Considerando dunque che il mio ragionamento sulla cosa rimarrà per molto fermo su: "La violenza è sbagliata, la guerra è sbagliata, chi si fa esplodere uccidendo 19 persone e ferendone altre 60 circa è un pazzo oppure gli hanno fatto il lavaggio del cervello" tutte idee che avevo già a 10 anni, diciamo che l'attentato non mi ha fatto ragionare in sè.
Della serie: se non ti sbrighi a finirlo ci penso io. Me la sono voluta. Troppo tempo sul comodino, anche se non sembrava una lettiera, ha finito per diventarlo.. In tema di libri sto ancora meditando su qualcosa di anticamente nuovo, tra le rovine dei miei scaffali. Musicalmente mi sono comprato un cd raro dei Radiohead Airbag. How am I driving? che ancora mi devo gustare. Al cinema poi ci sono andato a vedere Videocracy, e non mi è sembrato granchè. La voce di Gandini mi è parsa irritante, le inquadrature troppo lunghe (e la cosa peggiore è che c'ha fatto apposta) e a volte mi è sembrato un pò fazioso anche a me. A parte questo il tema è decisamente interessante e se avete voglia di incazzarvi col mondo è abbastanza l'ideale. Anche se credo le cose siano più complicate di quello che ci mostra il regista. Davvero però, potrei sbagliarmi.
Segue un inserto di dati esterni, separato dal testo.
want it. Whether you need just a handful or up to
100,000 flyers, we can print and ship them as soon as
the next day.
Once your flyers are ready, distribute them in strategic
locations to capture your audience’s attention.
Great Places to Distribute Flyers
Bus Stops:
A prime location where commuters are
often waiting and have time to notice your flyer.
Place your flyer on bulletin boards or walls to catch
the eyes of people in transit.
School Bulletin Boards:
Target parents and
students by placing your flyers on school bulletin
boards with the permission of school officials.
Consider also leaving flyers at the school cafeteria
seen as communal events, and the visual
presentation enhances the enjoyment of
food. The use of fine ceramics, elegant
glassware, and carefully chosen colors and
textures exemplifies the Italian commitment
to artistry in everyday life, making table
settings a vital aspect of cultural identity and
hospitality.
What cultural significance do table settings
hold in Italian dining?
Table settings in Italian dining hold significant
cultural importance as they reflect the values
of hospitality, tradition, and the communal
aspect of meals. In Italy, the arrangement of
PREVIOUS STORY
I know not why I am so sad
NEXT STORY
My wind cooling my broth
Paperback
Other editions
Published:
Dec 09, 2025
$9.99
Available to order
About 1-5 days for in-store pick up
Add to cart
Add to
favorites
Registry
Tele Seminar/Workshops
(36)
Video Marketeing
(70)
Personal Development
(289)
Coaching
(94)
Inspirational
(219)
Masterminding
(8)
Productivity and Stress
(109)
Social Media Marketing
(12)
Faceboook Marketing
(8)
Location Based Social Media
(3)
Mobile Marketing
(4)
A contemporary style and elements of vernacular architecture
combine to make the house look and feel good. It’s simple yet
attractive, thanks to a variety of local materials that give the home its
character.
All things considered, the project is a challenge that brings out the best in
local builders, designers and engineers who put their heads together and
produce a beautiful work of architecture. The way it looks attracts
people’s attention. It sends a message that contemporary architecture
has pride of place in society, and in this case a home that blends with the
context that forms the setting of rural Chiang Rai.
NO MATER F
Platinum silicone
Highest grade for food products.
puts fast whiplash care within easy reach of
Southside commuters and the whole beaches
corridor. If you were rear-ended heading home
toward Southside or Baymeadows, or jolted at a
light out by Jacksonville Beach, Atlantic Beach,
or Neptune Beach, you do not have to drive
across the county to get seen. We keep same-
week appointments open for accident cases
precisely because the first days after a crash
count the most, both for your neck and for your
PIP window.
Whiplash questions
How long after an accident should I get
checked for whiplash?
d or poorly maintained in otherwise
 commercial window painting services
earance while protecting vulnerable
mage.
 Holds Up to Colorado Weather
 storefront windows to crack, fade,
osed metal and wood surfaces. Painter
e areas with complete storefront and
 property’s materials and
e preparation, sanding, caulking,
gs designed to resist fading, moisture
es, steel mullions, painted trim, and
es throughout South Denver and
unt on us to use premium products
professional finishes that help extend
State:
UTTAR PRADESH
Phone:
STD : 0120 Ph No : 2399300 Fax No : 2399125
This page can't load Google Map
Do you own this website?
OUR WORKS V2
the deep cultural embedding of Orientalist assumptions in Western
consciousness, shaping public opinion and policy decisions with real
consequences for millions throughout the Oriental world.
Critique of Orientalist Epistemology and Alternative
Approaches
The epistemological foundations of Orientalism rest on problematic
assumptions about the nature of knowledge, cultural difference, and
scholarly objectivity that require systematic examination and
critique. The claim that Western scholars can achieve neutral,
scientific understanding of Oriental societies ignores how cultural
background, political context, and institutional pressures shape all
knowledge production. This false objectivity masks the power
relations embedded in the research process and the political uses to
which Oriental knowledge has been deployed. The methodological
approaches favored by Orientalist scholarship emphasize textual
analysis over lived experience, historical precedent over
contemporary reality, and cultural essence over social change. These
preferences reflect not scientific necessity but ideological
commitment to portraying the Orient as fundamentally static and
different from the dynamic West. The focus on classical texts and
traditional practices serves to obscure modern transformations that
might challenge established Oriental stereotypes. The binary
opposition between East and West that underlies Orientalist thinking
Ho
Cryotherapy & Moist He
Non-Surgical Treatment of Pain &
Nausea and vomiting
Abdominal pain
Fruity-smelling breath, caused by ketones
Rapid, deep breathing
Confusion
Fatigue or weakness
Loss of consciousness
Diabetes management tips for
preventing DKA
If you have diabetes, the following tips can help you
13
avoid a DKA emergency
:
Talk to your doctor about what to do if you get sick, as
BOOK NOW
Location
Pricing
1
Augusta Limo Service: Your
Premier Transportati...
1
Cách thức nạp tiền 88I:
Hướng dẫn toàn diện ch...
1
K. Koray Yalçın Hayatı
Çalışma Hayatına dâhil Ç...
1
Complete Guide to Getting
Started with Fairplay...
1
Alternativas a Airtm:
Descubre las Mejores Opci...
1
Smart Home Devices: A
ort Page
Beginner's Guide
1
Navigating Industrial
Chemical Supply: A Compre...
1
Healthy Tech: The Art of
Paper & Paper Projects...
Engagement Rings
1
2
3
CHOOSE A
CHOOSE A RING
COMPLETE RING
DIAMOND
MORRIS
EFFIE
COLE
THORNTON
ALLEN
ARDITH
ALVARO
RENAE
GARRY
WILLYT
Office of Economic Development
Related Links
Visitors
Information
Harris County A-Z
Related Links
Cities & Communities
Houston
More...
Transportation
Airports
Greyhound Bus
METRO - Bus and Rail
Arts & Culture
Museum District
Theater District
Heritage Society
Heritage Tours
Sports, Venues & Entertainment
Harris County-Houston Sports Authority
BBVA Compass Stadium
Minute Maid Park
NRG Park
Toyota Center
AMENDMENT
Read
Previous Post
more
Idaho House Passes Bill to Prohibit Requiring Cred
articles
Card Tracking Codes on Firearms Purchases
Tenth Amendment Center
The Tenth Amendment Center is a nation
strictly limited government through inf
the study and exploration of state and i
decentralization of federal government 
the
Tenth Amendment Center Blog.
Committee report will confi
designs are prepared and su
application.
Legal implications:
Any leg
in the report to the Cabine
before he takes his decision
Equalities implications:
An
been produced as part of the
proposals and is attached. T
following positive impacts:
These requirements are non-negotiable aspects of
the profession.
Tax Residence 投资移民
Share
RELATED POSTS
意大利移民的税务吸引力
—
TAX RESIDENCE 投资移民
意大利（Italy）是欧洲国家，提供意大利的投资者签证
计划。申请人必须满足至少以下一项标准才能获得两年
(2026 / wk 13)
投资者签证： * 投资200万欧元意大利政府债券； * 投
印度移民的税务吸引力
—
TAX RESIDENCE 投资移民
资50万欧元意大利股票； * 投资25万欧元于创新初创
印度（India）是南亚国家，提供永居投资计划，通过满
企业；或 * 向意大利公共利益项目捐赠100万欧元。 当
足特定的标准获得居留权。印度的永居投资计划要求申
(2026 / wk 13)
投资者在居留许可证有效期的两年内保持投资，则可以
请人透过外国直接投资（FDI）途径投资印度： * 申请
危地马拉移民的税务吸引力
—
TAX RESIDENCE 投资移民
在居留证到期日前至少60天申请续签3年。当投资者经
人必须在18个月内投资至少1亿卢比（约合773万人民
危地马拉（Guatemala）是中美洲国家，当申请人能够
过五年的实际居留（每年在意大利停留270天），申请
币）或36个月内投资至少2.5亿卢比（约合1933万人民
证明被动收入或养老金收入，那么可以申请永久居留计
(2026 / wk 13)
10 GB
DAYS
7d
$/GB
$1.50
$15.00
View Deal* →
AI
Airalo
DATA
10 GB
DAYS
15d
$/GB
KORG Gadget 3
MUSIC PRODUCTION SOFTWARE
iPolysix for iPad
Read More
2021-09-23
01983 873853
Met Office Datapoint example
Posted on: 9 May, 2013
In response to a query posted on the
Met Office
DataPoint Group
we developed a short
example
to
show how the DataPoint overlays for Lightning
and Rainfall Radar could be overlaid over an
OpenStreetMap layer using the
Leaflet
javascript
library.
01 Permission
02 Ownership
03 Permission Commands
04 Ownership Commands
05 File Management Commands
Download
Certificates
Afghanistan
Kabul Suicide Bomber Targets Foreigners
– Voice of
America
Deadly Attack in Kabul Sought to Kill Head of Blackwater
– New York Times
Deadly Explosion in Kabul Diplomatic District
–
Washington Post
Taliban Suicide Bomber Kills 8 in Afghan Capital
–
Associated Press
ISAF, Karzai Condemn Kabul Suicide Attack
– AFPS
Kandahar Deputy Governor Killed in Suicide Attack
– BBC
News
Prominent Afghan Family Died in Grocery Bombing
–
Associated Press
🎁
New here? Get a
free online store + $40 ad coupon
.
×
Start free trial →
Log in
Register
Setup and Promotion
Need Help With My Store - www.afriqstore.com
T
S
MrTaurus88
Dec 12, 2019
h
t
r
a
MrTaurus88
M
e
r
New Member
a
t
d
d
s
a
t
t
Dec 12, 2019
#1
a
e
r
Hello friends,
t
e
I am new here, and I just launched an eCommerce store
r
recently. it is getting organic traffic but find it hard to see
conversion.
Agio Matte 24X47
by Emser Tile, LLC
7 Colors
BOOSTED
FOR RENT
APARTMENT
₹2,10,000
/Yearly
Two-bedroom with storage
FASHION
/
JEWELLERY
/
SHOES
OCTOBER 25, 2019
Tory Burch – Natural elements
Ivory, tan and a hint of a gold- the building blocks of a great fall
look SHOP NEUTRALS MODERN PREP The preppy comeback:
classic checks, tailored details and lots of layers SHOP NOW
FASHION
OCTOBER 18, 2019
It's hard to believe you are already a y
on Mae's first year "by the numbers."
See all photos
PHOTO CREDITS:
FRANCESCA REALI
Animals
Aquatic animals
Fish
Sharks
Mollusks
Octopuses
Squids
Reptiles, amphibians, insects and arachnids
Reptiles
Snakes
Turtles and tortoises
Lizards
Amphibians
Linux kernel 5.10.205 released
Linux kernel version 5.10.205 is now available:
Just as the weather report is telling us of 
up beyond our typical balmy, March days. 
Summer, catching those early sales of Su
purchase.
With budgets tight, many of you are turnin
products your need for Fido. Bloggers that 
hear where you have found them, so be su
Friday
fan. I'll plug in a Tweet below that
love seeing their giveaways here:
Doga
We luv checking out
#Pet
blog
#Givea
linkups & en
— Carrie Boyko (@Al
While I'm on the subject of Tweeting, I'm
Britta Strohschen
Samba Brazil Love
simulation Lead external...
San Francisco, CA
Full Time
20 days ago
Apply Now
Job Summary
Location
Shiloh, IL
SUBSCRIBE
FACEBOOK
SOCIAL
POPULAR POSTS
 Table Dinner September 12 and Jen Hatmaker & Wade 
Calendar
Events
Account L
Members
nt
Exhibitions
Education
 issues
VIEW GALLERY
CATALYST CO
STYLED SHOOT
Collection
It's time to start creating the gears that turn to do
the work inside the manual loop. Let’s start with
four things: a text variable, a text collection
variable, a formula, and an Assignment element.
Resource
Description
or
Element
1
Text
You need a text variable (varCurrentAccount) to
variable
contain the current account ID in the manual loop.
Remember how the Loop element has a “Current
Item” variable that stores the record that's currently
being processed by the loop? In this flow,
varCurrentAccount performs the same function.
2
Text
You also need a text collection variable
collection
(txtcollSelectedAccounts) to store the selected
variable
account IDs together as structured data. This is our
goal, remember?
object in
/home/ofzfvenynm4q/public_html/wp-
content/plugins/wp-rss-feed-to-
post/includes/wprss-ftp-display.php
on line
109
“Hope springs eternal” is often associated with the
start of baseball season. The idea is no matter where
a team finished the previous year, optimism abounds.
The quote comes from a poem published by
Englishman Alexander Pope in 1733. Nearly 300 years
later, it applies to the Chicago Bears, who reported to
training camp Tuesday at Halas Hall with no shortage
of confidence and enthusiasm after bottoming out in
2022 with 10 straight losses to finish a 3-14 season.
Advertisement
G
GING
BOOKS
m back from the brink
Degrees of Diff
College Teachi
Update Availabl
Sono sicuro che appena 4 o 5 anni fa l'avrei osannato, e quindi capisco che qualcuno lo farà.
Ma a parte queste piccole cose che dicono tutto e niente, a parte la quinta volta a Mirabilandia, a parte l'esame superato, a parte la volontà (ma non la voglia) di riprendere il libro e posticipare a data da destinarsi lo studio, a parte tutte queste facezie da studente piccolo piccolo sento che a breve sarà periodo di grandi cambiamenti. Spero mentali, ma anche spaziali credo. E, tra l'altro, dopo la stupenda colazione da Rò questa mattina (come dici tu: "Grazie, amica!"), sento che c'è qualcosa di molto più grande che bene o male io mi sto perdendo. Mi sembra come se riempissi uno scatolone di tanto polistirolo, ma che, rovistando rovistando, va a finire che non si trova nulla. Anzi, non proprio nulla. Diciamo nulla di rilevante. Ma credo anche che (se capite la metafora) dovrei lavorare più sullo scatolone che sul contenuto, e il resto verrà da sè. Quanto siamo bravi a parole, eh? Ma non me la sento neanche di giudicarmi, e questo inizia ad esseere un pò grave, sebbene abbia i suoi lati positivi. Mi tengo le frasi che reputo migliori, le più ""veritative"", per il romanzo, convinto che tra qualche tempo avranno perso tutto il loro fascino. C'è fondamentalemtne che Settembre assomiglia tanto ad un limbo. Qualcosa di terribile e speciale al tempo stesso, ma che non può essere evitato, ed è forse giusto che ci sia. Me lo porterò dietro, come si fa con quelle cose che hai l'impressione un giorno ti serviranno, ma non sai ancora a cosa.
E intanto continuerò a tentare di vivere senza aspettare.